→ **What is needed**: Search the entries for the word "bold". Copy each line in which it is found.

→ **Given information**:
....

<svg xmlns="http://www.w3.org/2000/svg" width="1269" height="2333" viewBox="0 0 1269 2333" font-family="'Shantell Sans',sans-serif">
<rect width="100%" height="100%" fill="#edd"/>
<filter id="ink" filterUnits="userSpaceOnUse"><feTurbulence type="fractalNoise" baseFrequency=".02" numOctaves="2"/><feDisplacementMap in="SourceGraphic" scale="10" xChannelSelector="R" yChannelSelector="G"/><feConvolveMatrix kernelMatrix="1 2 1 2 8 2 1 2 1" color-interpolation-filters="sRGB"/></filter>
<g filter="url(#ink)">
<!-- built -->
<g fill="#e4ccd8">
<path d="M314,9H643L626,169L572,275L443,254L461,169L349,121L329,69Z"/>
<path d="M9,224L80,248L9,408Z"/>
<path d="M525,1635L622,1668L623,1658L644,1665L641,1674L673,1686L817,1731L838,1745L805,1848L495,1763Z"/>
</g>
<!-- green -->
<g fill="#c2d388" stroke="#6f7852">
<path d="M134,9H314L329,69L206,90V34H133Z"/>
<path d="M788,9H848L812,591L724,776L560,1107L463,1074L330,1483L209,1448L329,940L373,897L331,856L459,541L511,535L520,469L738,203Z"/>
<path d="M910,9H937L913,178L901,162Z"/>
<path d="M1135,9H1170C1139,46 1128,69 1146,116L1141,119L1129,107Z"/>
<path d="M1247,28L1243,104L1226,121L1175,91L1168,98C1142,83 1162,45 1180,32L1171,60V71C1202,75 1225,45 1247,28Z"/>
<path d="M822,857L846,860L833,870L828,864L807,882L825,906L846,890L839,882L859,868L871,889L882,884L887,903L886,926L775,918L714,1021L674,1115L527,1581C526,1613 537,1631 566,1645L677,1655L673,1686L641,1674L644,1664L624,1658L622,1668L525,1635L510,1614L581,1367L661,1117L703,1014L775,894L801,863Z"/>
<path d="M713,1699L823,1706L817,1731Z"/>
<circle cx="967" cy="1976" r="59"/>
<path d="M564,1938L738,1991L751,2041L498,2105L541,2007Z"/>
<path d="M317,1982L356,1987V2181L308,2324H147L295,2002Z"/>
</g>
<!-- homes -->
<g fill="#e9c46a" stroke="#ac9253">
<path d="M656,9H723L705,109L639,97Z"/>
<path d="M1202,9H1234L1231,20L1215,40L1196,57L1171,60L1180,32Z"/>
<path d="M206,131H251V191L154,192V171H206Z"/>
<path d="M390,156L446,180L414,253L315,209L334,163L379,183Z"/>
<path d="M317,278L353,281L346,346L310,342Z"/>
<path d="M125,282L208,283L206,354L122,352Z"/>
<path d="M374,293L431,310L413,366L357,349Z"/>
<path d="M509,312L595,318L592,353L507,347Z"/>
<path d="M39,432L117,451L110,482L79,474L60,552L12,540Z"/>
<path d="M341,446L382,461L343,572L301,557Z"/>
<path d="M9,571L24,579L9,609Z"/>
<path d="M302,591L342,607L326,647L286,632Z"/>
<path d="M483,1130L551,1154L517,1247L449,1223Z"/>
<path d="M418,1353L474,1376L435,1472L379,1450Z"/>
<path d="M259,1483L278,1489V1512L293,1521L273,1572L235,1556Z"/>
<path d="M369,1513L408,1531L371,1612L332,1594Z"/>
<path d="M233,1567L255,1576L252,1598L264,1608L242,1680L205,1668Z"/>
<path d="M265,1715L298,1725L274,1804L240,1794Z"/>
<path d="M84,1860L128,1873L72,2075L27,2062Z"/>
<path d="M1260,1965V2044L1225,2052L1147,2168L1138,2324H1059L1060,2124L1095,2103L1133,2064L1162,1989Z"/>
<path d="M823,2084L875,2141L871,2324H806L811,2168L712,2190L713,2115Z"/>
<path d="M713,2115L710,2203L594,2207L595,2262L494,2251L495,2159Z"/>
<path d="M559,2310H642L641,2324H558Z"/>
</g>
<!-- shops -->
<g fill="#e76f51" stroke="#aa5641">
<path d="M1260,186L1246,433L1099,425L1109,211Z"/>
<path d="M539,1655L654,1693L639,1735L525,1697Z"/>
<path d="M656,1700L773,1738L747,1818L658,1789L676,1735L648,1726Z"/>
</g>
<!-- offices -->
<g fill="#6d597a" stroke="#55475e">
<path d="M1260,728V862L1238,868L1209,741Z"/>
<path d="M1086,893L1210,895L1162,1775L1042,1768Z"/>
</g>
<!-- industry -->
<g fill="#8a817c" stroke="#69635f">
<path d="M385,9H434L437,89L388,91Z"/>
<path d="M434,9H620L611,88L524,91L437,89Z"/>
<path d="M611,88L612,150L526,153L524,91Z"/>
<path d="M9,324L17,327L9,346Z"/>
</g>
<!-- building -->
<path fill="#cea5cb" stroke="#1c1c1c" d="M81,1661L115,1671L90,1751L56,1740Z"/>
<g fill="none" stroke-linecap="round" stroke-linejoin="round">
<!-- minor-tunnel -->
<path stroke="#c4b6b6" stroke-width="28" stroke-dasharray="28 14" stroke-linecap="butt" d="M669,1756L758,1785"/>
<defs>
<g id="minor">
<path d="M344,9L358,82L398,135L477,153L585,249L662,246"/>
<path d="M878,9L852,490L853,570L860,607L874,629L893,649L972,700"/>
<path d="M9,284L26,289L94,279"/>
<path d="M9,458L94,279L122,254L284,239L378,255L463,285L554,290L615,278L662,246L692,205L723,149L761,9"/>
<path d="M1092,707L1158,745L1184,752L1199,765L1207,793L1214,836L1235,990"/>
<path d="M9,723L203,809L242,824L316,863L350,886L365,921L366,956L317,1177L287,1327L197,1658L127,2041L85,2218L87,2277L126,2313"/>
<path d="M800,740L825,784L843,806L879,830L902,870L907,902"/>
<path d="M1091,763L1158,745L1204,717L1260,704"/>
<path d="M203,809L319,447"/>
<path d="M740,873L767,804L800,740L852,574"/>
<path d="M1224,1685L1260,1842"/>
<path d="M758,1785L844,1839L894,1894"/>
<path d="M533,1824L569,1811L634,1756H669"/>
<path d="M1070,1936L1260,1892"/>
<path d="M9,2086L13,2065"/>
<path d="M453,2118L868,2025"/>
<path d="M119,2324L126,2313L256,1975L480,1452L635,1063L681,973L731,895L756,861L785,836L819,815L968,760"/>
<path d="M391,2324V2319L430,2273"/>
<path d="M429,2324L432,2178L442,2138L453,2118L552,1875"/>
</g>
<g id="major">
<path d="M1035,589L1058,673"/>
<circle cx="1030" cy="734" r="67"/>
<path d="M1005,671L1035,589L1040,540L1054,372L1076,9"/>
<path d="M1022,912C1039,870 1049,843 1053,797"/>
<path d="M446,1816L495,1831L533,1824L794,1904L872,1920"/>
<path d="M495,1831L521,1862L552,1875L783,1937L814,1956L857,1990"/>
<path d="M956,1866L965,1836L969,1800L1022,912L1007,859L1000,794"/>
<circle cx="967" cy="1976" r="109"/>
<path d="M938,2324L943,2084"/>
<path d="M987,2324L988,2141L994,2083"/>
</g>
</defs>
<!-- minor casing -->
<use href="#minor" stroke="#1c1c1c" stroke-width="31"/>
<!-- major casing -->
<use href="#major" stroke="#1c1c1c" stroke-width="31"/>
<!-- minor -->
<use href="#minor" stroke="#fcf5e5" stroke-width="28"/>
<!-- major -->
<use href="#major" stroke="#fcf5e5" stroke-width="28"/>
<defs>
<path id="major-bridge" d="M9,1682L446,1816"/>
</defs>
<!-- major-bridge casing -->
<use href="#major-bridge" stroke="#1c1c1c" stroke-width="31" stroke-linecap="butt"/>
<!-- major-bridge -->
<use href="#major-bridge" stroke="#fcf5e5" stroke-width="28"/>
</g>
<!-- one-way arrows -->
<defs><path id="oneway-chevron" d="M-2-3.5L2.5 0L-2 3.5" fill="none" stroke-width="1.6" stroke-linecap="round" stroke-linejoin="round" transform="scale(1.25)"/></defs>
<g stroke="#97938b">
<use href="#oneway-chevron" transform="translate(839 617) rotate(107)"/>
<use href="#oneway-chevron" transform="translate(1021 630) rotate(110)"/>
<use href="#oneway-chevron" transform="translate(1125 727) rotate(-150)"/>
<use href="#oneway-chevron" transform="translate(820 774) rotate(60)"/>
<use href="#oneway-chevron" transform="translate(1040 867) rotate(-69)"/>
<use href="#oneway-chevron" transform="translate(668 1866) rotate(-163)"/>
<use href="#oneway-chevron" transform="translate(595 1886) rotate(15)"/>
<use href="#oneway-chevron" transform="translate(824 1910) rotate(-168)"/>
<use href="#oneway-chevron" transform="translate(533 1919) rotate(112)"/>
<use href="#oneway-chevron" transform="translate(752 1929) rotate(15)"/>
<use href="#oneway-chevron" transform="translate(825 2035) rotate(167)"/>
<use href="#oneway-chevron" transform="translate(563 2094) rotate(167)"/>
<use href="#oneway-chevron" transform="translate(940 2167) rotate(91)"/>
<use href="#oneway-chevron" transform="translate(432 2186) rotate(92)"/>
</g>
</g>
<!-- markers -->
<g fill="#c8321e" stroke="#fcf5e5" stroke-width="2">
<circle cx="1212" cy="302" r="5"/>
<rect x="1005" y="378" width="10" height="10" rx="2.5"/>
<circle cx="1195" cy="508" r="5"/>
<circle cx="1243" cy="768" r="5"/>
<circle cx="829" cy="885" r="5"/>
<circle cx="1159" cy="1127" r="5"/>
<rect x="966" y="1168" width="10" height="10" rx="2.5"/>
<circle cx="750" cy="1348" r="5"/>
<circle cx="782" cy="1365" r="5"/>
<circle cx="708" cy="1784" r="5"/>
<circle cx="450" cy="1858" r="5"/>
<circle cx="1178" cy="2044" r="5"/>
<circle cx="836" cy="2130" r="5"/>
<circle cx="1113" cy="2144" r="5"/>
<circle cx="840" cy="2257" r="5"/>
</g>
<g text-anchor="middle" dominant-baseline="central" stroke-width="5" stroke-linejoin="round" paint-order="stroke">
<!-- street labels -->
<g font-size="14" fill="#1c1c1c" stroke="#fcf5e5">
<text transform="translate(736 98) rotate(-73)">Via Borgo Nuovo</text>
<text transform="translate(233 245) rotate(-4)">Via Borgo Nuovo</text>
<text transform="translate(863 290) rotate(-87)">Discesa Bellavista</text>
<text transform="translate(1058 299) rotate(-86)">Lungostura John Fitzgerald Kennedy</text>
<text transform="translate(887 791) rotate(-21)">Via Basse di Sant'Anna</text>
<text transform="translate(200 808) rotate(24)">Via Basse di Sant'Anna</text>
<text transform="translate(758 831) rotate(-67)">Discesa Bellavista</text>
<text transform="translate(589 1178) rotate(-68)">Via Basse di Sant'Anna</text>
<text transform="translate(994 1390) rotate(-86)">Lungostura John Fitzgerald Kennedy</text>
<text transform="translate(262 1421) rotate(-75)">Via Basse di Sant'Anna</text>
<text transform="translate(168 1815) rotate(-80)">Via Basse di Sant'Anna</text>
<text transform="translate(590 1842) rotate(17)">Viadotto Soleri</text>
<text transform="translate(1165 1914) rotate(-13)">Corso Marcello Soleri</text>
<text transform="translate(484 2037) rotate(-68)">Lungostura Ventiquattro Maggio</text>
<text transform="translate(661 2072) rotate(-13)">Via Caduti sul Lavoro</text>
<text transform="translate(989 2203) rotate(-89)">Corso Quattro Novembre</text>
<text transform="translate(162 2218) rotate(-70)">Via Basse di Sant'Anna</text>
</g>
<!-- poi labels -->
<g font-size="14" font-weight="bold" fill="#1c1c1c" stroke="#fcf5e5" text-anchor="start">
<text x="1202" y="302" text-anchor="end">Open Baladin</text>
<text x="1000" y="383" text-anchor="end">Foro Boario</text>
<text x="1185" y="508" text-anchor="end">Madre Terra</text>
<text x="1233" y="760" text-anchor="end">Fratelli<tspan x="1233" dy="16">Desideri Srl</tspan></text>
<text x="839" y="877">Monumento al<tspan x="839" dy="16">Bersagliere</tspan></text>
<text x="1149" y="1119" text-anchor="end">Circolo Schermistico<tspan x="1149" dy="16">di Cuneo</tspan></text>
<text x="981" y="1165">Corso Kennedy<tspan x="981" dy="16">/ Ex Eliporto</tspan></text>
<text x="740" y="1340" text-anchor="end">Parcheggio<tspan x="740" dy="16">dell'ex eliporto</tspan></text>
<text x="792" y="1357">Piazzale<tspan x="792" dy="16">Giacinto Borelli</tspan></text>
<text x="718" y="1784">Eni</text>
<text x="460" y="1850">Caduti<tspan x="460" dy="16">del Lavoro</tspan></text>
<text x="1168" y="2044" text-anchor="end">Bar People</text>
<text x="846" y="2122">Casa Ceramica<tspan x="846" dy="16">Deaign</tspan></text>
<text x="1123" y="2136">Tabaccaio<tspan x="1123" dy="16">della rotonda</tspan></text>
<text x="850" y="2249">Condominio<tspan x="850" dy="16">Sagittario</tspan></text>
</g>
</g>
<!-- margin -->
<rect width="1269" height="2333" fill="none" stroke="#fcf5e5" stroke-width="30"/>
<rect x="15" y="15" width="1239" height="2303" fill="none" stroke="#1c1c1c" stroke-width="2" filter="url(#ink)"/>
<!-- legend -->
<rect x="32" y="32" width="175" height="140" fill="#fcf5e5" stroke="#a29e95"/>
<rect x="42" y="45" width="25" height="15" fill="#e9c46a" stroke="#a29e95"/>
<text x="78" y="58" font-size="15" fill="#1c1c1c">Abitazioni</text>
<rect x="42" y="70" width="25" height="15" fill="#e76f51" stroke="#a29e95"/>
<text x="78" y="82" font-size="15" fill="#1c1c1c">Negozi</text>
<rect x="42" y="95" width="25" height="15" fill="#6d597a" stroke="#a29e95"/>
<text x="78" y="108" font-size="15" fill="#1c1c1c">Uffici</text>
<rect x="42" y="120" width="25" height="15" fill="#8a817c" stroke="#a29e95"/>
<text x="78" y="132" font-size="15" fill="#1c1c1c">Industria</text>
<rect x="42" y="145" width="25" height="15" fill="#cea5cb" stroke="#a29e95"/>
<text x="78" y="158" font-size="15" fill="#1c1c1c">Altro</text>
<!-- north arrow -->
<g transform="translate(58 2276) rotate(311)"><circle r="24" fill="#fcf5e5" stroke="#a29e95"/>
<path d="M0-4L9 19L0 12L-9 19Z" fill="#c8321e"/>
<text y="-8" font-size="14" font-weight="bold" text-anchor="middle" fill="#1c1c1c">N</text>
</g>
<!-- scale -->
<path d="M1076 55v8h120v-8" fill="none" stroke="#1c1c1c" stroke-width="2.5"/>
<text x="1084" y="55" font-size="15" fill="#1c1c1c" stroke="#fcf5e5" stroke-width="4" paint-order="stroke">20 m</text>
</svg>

....

→ **Answer box**:
<g font-size="14" font-weight="bold" fill="#1c1c1c" stroke="#fcf5e5" text-anchor="start">
<text y="-8" font-size="14" font-weight="bold" text-anchor="middle" fill="#1c1c1c">N</text>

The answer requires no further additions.